Governo dos Açores acompanha situação da operação no Aeroporto das Flores
A 27 de abril, o PS/Açores questionou o Governo Regional (PSD/CDS-PP/PPM) sobre o risco de perturbação na operação aérea na ilha a partir de 01 junho por os bombeiros deixarem de assegurar serviço nas horas extraordinárias no aeroporto, considerando tratar-se de um problema “sem soluções eficazes até ao momento”.
Os socialistas recordavam que a limitação anunciada resulta do esgotamento do limite legal de horas extraordinárias e da falta de recursos humanos, “evidenciando uma falha de planeamento e de resposta atempada” por parte das entidades responsáveis.
Na ocasião, a Associação Humanitária de Bombeiros Voluntários de Santa Cruz das Flores informou a população sobre a situação, indicando que os elementos que prestam serviço no Aeroporto das Flores estão “sujeitos a um elevado desgaste psicológico, decorrente da falta de recursos humanos para afetação ao serviço”, mas garantiram que a decisão de deixarem de assegurar serviço nas horas extraordinárias “não afetará as evacuações médicas”.
Já em maio, a Associação adiantou, que, após auscultação dos bombeiros, que prestam serviço na infraestrutura aeroportuária das Flores, “foi deliberado prorrogar o prazo para dia 01 de julho”, justificando que a decisão representa “um gesto de boa vontade e responsabilidade”, tendo como prioridade “o superior interesse público e a salvaguarda da continuidade do transporte aéreo de e para a ilha das Flores”.
A Associação indicou na sua página oficial que esta prorrogação concede à ANA “um prazo adicional para proceder ao necessário reforço dos recursos humanos afetos ao aeroporto das Flores”.
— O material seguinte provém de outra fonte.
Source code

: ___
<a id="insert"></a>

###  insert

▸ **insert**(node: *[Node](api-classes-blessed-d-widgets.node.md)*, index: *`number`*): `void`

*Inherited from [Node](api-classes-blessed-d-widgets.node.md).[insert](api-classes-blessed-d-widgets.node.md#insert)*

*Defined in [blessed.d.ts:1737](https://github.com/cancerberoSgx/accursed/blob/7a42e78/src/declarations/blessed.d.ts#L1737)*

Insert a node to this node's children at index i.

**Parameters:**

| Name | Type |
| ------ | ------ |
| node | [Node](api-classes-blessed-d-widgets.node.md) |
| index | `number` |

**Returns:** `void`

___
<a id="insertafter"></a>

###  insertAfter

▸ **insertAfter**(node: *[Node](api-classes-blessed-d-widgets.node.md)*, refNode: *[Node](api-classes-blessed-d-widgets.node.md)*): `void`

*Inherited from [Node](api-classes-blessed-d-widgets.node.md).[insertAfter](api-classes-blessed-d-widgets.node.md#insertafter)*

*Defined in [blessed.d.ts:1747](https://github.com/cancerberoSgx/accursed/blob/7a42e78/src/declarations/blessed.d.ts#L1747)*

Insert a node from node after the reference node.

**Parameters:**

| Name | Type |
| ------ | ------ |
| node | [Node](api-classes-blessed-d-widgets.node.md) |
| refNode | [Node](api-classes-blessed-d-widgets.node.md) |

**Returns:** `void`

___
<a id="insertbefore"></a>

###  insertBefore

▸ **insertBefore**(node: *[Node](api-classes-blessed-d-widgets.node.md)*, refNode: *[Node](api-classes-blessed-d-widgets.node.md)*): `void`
Na resposta ao requerimento do PS/Açores, o Governo Regional garante que “continuará a acompanhar a evolução da situação e a articular institucionalmente com as entidades competentes, no sentido de salvaguardar o interesse público e a adequada prestação do serviço aeroportuário na ilha”.
No entanto, sublinha, na resposta consultada pela agência Lusa, que “a gestão, operação e manutenção da infraestrutura aeroportuária em causa encontram-se integralmente atribuídas à entidade concessionária, ANA — Aeroportos de Portugal, S.A., nos termos do contrato de concessão em vigor”.
O Governo Regional acrescenta que “compete exclusivamente à concessionária assegurar o cumprimento dos requisitos operacionais, técnicos e de segurança aplicáveis, incluindo a adoção de medidas preventivas que evitem quaisquer limitações ao funcionamento da infraestrutura”.
Segundo informação prestada pela ANA ao Governo Regional, foi celebrada, a 09 de janeiro do corrente ano, uma segunda adenda ao protocolo com a Associação, “a qual prevê expressamente a prestação de serviço extra, competindo ao prestador assegurar a afetação dos recursos necessários à sua concretização”.
A ANA informou ainda que tem mantido “um contacto permanente com a associação” com vista “à superação das dificuldades identificadas”, incluindo uma deslocação à ilha para reunir com a direção da corporação.
Paralelamente, lançou recentemente um concurso público para adjudicação do serviço de socorros e luta contra incêndios no Aeroporto das Flores, lê-se na resposta, assinada pelo secretário regional dos Assuntos Parlamentares e Comunidades, Paulo Estêvão.
Questionado sobre eventuais soluções alternativas ou transitórias para assegurar o serviço de salvamento e combate a incêndios, o Governo Regional recorda que se trata de “responsabilidade” da entidade concessionária, incluindo o cumprimento dos requisitos operacionais e de segurança durante o período de verão.